The government often imposes requirements on companies and individuals to achieve certain results. This may include rules to protect firms from unfair competition, provide safer workplaces and products, and clean water and air.

            In Florida, the state has no required licensing or fees for commercial car washing, but it does have an administrative code. This rule authorizes a general permit for any person constructing or operating a car wash treatment, disposal, and recycling system.

            One requirement is that waste oil collected from oil/water separators must be disposed of by a licensed used oil recycler. Another is facilities that provide waxes, drying agents, and other additives shall install a system that recycles wash and rinse water with no discharge to state waters.

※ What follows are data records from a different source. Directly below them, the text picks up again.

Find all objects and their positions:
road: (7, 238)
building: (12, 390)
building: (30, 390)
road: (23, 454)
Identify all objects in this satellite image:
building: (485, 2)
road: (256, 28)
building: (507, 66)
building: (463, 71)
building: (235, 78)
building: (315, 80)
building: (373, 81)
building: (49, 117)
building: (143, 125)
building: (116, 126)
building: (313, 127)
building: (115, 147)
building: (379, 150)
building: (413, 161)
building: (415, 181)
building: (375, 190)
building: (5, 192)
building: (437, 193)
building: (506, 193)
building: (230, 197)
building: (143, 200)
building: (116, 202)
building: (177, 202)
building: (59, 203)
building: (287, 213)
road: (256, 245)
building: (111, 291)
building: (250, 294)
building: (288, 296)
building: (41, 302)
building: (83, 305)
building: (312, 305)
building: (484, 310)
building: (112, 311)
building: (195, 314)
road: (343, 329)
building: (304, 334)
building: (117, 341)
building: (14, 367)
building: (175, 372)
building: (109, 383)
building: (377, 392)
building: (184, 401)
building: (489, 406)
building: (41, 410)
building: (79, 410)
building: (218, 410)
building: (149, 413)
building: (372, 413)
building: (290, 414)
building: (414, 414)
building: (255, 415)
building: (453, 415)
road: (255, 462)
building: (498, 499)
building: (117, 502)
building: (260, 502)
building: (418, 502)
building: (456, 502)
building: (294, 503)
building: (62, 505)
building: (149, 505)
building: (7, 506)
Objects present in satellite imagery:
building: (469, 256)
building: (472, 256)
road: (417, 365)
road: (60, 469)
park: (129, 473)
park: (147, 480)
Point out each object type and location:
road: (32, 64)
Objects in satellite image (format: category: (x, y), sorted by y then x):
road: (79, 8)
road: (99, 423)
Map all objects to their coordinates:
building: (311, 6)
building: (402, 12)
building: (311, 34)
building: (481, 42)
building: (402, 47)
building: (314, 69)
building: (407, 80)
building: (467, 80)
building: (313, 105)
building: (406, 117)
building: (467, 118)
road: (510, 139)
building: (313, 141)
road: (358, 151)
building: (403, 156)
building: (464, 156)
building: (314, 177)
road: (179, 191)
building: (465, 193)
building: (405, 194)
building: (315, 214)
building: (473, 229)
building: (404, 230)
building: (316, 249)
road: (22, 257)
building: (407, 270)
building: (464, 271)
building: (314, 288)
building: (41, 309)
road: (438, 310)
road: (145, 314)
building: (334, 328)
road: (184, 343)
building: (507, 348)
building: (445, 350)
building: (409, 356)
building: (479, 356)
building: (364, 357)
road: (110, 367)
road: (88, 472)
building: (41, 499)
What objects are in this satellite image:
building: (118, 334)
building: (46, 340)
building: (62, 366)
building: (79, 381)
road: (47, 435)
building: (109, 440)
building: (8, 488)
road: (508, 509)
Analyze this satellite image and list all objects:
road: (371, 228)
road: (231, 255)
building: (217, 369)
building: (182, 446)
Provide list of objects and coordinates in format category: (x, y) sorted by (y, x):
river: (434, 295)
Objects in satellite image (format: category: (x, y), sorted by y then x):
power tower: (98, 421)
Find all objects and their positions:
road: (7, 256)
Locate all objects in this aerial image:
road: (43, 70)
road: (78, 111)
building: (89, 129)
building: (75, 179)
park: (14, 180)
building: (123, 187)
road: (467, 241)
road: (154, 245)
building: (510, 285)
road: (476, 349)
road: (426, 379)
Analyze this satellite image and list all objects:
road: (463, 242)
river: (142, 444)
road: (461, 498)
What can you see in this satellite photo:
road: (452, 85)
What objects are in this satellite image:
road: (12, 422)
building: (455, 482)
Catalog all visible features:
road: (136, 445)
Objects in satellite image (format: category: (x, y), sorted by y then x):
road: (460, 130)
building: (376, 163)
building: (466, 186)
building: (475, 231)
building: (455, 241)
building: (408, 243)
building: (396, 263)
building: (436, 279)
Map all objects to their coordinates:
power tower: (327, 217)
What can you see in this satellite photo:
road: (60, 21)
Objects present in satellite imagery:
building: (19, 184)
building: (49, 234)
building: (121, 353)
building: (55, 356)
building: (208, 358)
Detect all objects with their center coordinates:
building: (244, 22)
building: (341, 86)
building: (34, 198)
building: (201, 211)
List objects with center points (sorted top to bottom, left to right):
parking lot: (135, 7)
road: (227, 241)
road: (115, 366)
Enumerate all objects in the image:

These are commonsense rules designed to minimize pollution and ensure the proper disposal of waste.

            Similarly, there is no licensing or fees for car washes in St. Petersburg, but the city does have a code of ordinance that applies to car wash and detailing. Some of these requirements relate to design, such as building setbacks, minimum lot size, vacuum height, buffers, fencing, and by-pass lanes.

            Other requirements relate to operations. For example, waxing and detailing must be conducted in a completely enclosed building, and sound from radios, stereos, or other sound amplification devices shall not be audible from anywhere off the site. And the site must be closed between 8:00 p.m. and 8:00 a.m.

            Things are quite different in California. To begin with, all businesses engaged in car washing and detailing must register with the state for an annual fee of $300. Required documents include legal formation, proof of worker’s compensation insurance, proof of compliance with local government regulations, and a $150,000 surety bond.

            Businesses must also complete a tax authorization form and comply with employee recordkeeping — maintaining three years of accurate information such as employee names and addresses, hours worked, wages, wage rates, gratuities, etc.

            Similar requirements are in place in New York City. Attributes of a bonded car wash are a guarantee of full earned wages, fringe benefits, gratuities, and interest. The bond protects employees from employers taking advantage of them financially and legally. The bond is considered welfare since the employees are protected.

            Unfortunately, government regulations don’t always pan out as expected.

            According to recent estimates, over 116,000 migrants have flocked to NYC since last spring, and most are making ends meet working in the illegal underground economy. These new migrants are accepting next-to-nothing wages. As a result, this is driving down wages and taking jobs from the established labor pool.

            Major cities such as LA and NYC have huge budget issues, and enforcement is one of the first departments to get cut back. Perhaps more onerous for the car wash industry is the continued push for minimum wage regulations.

            Three states have reached a minimum wage of $15 an hour. Fast-food workers in California are set to get $20 this year, while healthcare workers earn $25.

            Consequently, if the current minimum is $12, an increase to $20 would pump the full-time equivalent from $25,000 a year to $41,600. No doubt this would help workers, but at what cost?

            Some experts say $20 an hour would result in higher prices, smaller portions, and more automation and customer self-service.

            Since the current administration has taken over, there have been 54 environmental policies created and 43 more proposed. These deal with Clean Air and Water Acts, the “guidebooks” of which have hundreds of pages of fine print. A complete description of these acts is contained within the Federal Code of Regulations, which numbers thousands of pages of even finer print.

            Quite frankly, my time as a public servant in the past showed that many people don’t know these regulations exist let alone how they may impact their lives or how they conduct business.

            Unfortunately, the government makes it the responsibility of the business owner to understand the rules and regulations that apply to their business.